En se référant régulièrement aux notes destinées aux praticiens dans la Positive Psychology Toolkit© et à des concepts tels que la métaphore du voilier, Michael a le sentiment que lui et ses clients ont développé "un tout nouveau langage [dont les fondations] sont construites sur l'espoir".

Ces changements vont bien au-delà des commentaires des clients de Michael. En tant que praticien, il a remarqué des changements fondamentaux dans la façon dont ses clients perçoivent leurs difficultés.

En général, ils sont plus autonomes, plus authentiques et plus enthousiastes à propos de leur vie.

Nombre d'entre eux ont également une toute nouvelle attitude à l'égard du changement de comportement et des possibilités qui s'offrent à eux : Ce que j'aime le plus, c'est cette attitude : "Je m'en occupe".

Du doute de soi à l'autonomie

Aider ses clients à développer leur autonomie a toujours été l'une des priorités de Michael en tant que thérapeute.

C'est un concept que de nombreux clients trouvent difficile à gérer, comme le savent déjà la plupart des professionnels de l'aide :

"L'idée qu'ils vont pouvoir fonctionner seuls, sans leur thérapeute, peut parfois être accablante.

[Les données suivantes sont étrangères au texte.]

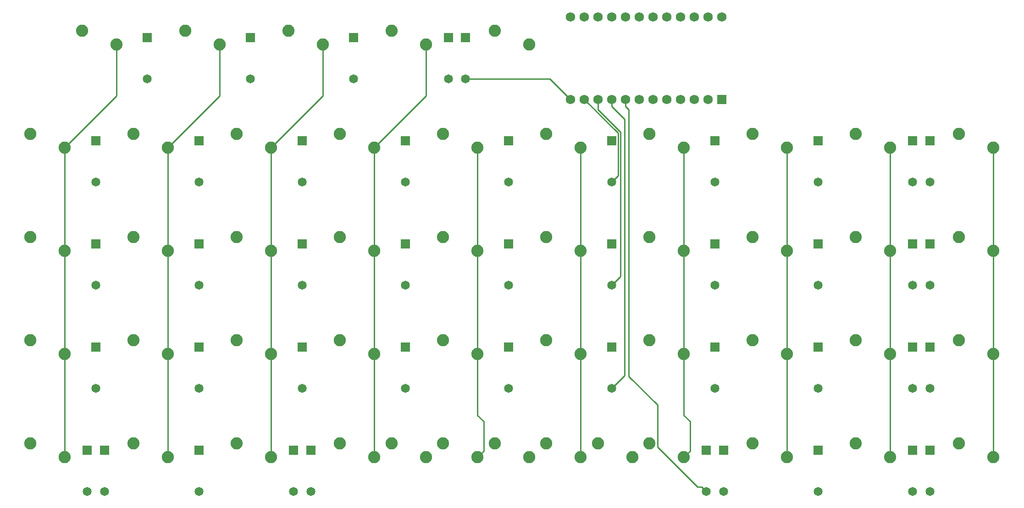
<source format=gbl>
G04 #@! TF.GenerationSoftware,KiCad,Pcbnew,(5.1.4)-1*
G04 #@! TF.CreationDate,2021-08-29T21:23:07-10:00*
G04 #@! TF.ProjectId,oya45,6f796134-352e-46b6-9963-61645f706362,rev?*
G04 #@! TF.SameCoordinates,Original*
G04 #@! TF.FileFunction,Copper,L2,Bot*
G04 #@! TF.FilePolarity,Positive*
%FSLAX46Y46*%
G04 Gerber Fmt 4.6, Leading zero omitted, Abs format (unit mm)*
G04 Created by KiCad (PCBNEW (5.1.4)-1) date 2021-08-29 21:23:07*
%MOMM*%
%LPD*%
G04 APERTURE LIST*
%ADD10C,2.250000*%
%ADD11R,1.752600X1.752600*%
%ADD12C,1.752600*%
%ADD13R,1.651000X1.651000*%
%ADD14C,1.651000*%
%ADD15C,0.254000*%
G04 APERTURE END LIST*
D10*
X140335000Y-33020000D03*
X146685000Y-35560000D03*
D11*
X182245000Y-45720000D03*
D12*
X179705000Y-45720000D03*
X177165000Y-45720000D03*
X174625000Y-45720000D03*
X172085000Y-45720000D03*
X169545000Y-45720000D03*
X167005000Y-45720000D03*
X164465000Y-45720000D03*
X161925000Y-45720000D03*
X159385000Y-45720000D03*
X156845000Y-45720000D03*
X154305000Y-30480000D03*
X156845000Y-30480000D03*
X159385000Y-30480000D03*
X161925000Y-30480000D03*
X164465000Y-30480000D03*
X167005000Y-30480000D03*
X169545000Y-30480000D03*
X172085000Y-30480000D03*
X174625000Y-30480000D03*
X177165000Y-30480000D03*
X179705000Y-30480000D03*
X154305000Y-45720000D03*
X182245000Y-30480000D03*
D10*
X159385000Y-109220000D03*
X165735000Y-111760000D03*
X121285000Y-109220000D03*
X127635000Y-111760000D03*
X146685000Y-111760000D03*
X140335000Y-109220000D03*
X121285000Y-33020000D03*
X127635000Y-35560000D03*
X102235000Y-33020000D03*
X108585000Y-35560000D03*
X83185000Y-33020000D03*
X89535000Y-35560000D03*
X64135000Y-33020000D03*
X70485000Y-35560000D03*
X226060000Y-109220000D03*
X232410000Y-111760000D03*
X207010000Y-109220000D03*
X213360000Y-111760000D03*
X187960000Y-109220000D03*
X194310000Y-111760000D03*
X168910000Y-109220000D03*
X175260000Y-111760000D03*
X149860000Y-109220000D03*
X156210000Y-111760000D03*
X130810000Y-109220000D03*
X137160000Y-111760000D03*
X111760000Y-109220000D03*
X118110000Y-111760000D03*
X92710000Y-109220000D03*
X99060000Y-111760000D03*
X73660000Y-109220000D03*
X80010000Y-111760000D03*
X54610000Y-109220000D03*
X60960000Y-111760000D03*
X226060000Y-90170000D03*
X232410000Y-92710000D03*
X207010000Y-90170000D03*
X213360000Y-92710000D03*
X187960000Y-90170000D03*
X194310000Y-92710000D03*
X168910000Y-90170000D03*
X175260000Y-92710000D03*
X149860000Y-90170000D03*
X156210000Y-92710000D03*
X130810000Y-90170000D03*
X137160000Y-92710000D03*
X111760000Y-90170000D03*
X118110000Y-92710000D03*
X92710000Y-90170000D03*
X99060000Y-92710000D03*
X73660000Y-90170000D03*
X80010000Y-92710000D03*
X54610000Y-90170000D03*
X60960000Y-92710000D03*
X226060000Y-71120000D03*
X232410000Y-73660000D03*
X207010000Y-71120000D03*
X213360000Y-73660000D03*
X187960000Y-71120000D03*
X194310000Y-73660000D03*
X168910000Y-71120000D03*
X175260000Y-73660000D03*
X149860000Y-71120000D03*
X156210000Y-73660000D03*
X130810000Y-71120000D03*
X137160000Y-73660000D03*
X111760000Y-71120000D03*
X118110000Y-73660000D03*
X92710000Y-71120000D03*
X99060000Y-73660000D03*
X73660000Y-71120000D03*
X80010000Y-73660000D03*
X54610000Y-71120000D03*
X60960000Y-73660000D03*
X226060000Y-52070000D03*
X232410000Y-54610000D03*
X207010000Y-52070000D03*
X213360000Y-54610000D03*
X187960000Y-52070000D03*
X194310000Y-54610000D03*
X168910000Y-52070000D03*
X175260000Y-54610000D03*
X149860000Y-52070000D03*
X156210000Y-54610000D03*
X130810000Y-52070000D03*
X137160000Y-54610000D03*
X111760000Y-52070000D03*
X118110000Y-54610000D03*
X92710000Y-52070000D03*
X99060000Y-54610000D03*
X73660000Y-52070000D03*
X80010000Y-54610000D03*
X54610000Y-52070000D03*
X60960000Y-54610000D03*
D13*
X134937500Y-34290000D03*
D14*
X134937500Y-41910000D03*
D13*
X131762500Y-34290000D03*
D14*
X131762500Y-41910000D03*
D13*
X114300000Y-34290000D03*
D14*
X114300000Y-41910000D03*
D13*
X95250000Y-34290000D03*
D14*
X95250000Y-41910000D03*
D13*
X76200000Y-34290000D03*
D14*
X76200000Y-41910000D03*
D13*
X220662500Y-110490000D03*
D14*
X220662500Y-118110000D03*
D13*
X217487500Y-110490000D03*
D14*
X217487500Y-118110000D03*
D13*
X200025000Y-110490000D03*
D14*
X200025000Y-118110000D03*
D13*
X182562500Y-110490000D03*
D14*
X182562500Y-118110000D03*
D13*
X179387500Y-110490000D03*
D14*
X179387500Y-118110000D03*
D13*
X106362500Y-110490000D03*
D14*
X106362500Y-118110000D03*
D13*
X103187500Y-110490000D03*
D14*
X103187500Y-118110000D03*
D13*
X85725000Y-110490000D03*
D14*
X85725000Y-118110000D03*
D13*
X68262500Y-110490000D03*
D14*
X68262500Y-118110000D03*
D13*
X65087500Y-110490000D03*
D14*
X65087500Y-118110000D03*
D13*
X220662500Y-91440000D03*
D14*
X220662500Y-99060000D03*
D13*
X217487500Y-91440000D03*
D14*
X217487500Y-99060000D03*
D13*
X200025000Y-91440000D03*
D14*
X200025000Y-99060000D03*
D13*
X180975000Y-91440000D03*
D14*
X180975000Y-99060000D03*
D13*
X161925000Y-91440000D03*
D14*
X161925000Y-99060000D03*
D13*
X142875000Y-91440000D03*
D14*
X142875000Y-99060000D03*
D13*
X123825000Y-91440000D03*
D14*
X123825000Y-99060000D03*
D13*
X104775000Y-91440000D03*
D14*
X104775000Y-99060000D03*
D13*
X85725000Y-91440000D03*
D14*
X85725000Y-99060000D03*
D13*
X66675000Y-91440000D03*
D14*
X66675000Y-99060000D03*
D13*
X220662500Y-72390000D03*
D14*
X220662500Y-80010000D03*
D13*
X217487500Y-72390000D03*
D14*
X217487500Y-80010000D03*
D13*
X200025000Y-72390000D03*
D14*
X200025000Y-80010000D03*
D13*
X180975000Y-72390000D03*
D14*
X180975000Y-80010000D03*
D13*
X161925000Y-72390000D03*
D14*
X161925000Y-80010000D03*
D13*
X142875000Y-72390000D03*
D14*
X142875000Y-80010000D03*
D13*
X123825000Y-72390000D03*
D14*
X123825000Y-80010000D03*
D13*
X104775000Y-72390000D03*
D14*
X104775000Y-80010000D03*
D13*
X85725000Y-72390000D03*
D14*
X85725000Y-80010000D03*
D13*
X66675000Y-72390000D03*
D14*
X66675000Y-80010000D03*
D13*
X220662500Y-53340000D03*
D14*
X220662500Y-60960000D03*
D13*
X217487500Y-53340000D03*
D14*
X217487500Y-60960000D03*
D13*
X200025000Y-53340000D03*
D14*
X200025000Y-60960000D03*
D13*
X180975000Y-53340000D03*
D14*
X180975000Y-60960000D03*
D13*
X161925000Y-53340000D03*
D14*
X161925000Y-60960000D03*
D13*
X142875000Y-53340000D03*
D14*
X142875000Y-60960000D03*
D13*
X123825000Y-53340000D03*
D14*
X123825000Y-60960000D03*
D13*
X104775000Y-53340000D03*
D14*
X104775000Y-60960000D03*
X85725000Y-60960000D03*
D13*
X85725000Y-53340000D03*
X66675000Y-53340000D03*
D14*
X66675000Y-60960000D03*
D15*
X161925000Y-60960000D02*
X163077501Y-59807499D01*
X163077501Y-51952501D02*
X163077501Y-59807499D01*
X156845000Y-45720000D02*
X163077501Y-51952501D01*
X161925000Y-80010000D02*
X163531511Y-78403489D01*
X163531511Y-78403489D02*
X163531511Y-51764444D01*
X159385000Y-47617933D02*
X163531511Y-51764444D01*
X159385000Y-45720000D02*
X159385000Y-47617933D01*
X164306250Y-96678750D02*
X161925000Y-99060000D01*
X164306250Y-49340525D02*
X164306250Y-96678750D01*
X161925000Y-46959275D02*
X164306250Y-49340525D01*
X161925000Y-45720000D02*
X161925000Y-46959275D01*
X177735539Y-117284501D02*
X178562001Y-117284501D01*
X164465000Y-45720000D02*
X164465000Y-46959275D01*
X178562001Y-117284501D02*
X179387500Y-118110000D01*
X164465000Y-46959275D02*
X165100000Y-47594275D01*
X165100000Y-47594275D02*
X165100000Y-96837500D01*
X165100000Y-96837500D02*
X170362001Y-102099501D01*
X170362001Y-102099501D02*
X170362001Y-109910963D01*
X170362001Y-109910963D02*
X177735539Y-117284501D01*
X70485000Y-45085000D02*
X60960000Y-54610000D01*
X70485000Y-35560000D02*
X70485000Y-45085000D01*
X60960000Y-54610000D02*
X60960000Y-92710000D01*
X60960000Y-92710000D02*
X60960000Y-111760000D01*
X89535000Y-45085000D02*
X80010000Y-54610000D01*
X80010000Y-54610000D02*
X80010000Y-111760000D01*
X89535000Y-35560000D02*
X89535000Y-45085000D01*
X108585000Y-45085000D02*
X99060000Y-54610000D01*
X108585000Y-35560000D02*
X108585000Y-45085000D01*
X99060000Y-54610000D02*
X99060000Y-111760000D01*
X150495000Y-41910000D02*
X154305000Y-45720000D01*
X134937500Y-41910000D02*
X150495000Y-41910000D01*
X127635000Y-45085000D02*
X118110000Y-54610000D01*
X127635000Y-35560000D02*
X127635000Y-45085000D01*
X118110000Y-54610000D02*
X118110000Y-111760000D01*
X138284999Y-110635001D02*
X137160000Y-111760000D01*
X138284999Y-105163815D02*
X138284999Y-110635001D01*
X137160000Y-104038816D02*
X138284999Y-105163815D01*
X137160000Y-54610000D02*
X137160000Y-104038816D01*
X156210000Y-54610000D02*
X156210000Y-111760000D01*
X176384999Y-110635001D02*
X175260000Y-111760000D01*
X176384999Y-105163815D02*
X176384999Y-110635001D01*
X175260000Y-104038816D02*
X176384999Y-105163815D01*
X175260000Y-54610000D02*
X175260000Y-104038816D01*
X194310000Y-54610000D02*
X194310000Y-111760000D01*
X213360000Y-54610000D02*
X213360000Y-111760000D01*
X232410000Y-54610000D02*
X232410000Y-111760000D01*
M02*

</source>
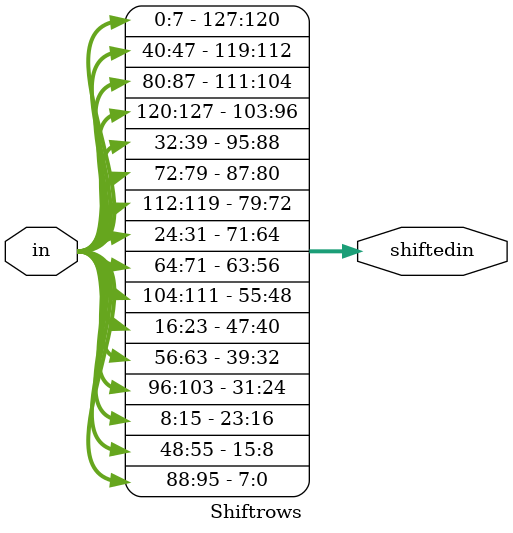
<source format=v>

module Shiftrows(input [0:127] in, output [0:127] shiftedin);
    // 1st row: no shifting
    assign shiftedin[0+:8] = in[0+:8];
    assign shiftedin[32+:8] = in[32+:8];
    assign shiftedin[64+:8] = in[64+:8];
    assign shiftedin[96+:8] = in[96+:8];

    // 2nd row: shifting by one byte to the left
    assign shiftedin[8+:8] = in[40+:8];
    assign shiftedin[40+:8] = in[72+:8];
    assign shiftedin[72+:8] = in[104+:8];
    assign shiftedin[104+:8] = in[8+:8];

    // 3rd row: shifting by 2 bytes to the left
    assign shiftedin[16+:8] = in[80+:8];
    assign shiftedin[48+:8] = in[112+:8];
    assign shiftedin[80+:8] = in[16+:8];
    assign shiftedin[112+:8] = in[48+:8];

    // 4th row: shifting by 3 bytes to the left
    assign shiftedin[24+:8] = in[120+:8];
    assign shiftedin[56+:8] = in[24+:8];
    assign shiftedin[88+:8] = in[56+:8];
    assign shiftedin[120+:8] = in[88+:8];
endmodule
</source>
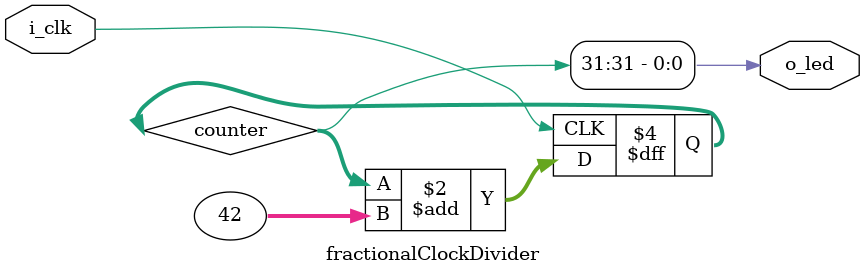
<source format=v>
`timescale 1ns / 1ps

`default_nettype	none

module fractionalClockDivider( i_clk, o_led ) ;
	parameter CLOCK_RATE_HZ = 100_000_000 ;
	parameter [31:0] INCREMENT = ( 1 << 30 ) / ( CLOCK_RATE_HZ / 4 ) ;

	input wire i_clk ;
	output wire o_led ;

	reg [31:0] counter ;
	
	initial counter = 0 ;
	always @( posedge i_clk ) begin
		counter <= counter + INCREMENT ;
	end
	
	assign o_led = counter[31] ;
endmodule

</source>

Ses nouveaux outils et ressources ont considérablement changé la donne, car Michael peut désormais fournir à ses clients ce dont ils ont besoin pour s'aider eux-mêmes. Il estime être devenu "un bien meilleur professionnel", ce qui a "changé ma vie et celle de mes clients".

"Je mesure cela à la passion et à l'enthousiasme que je ressens lorsque j'utilise les outils - et c'est un cadeau que l'argent ne peut pas acheter.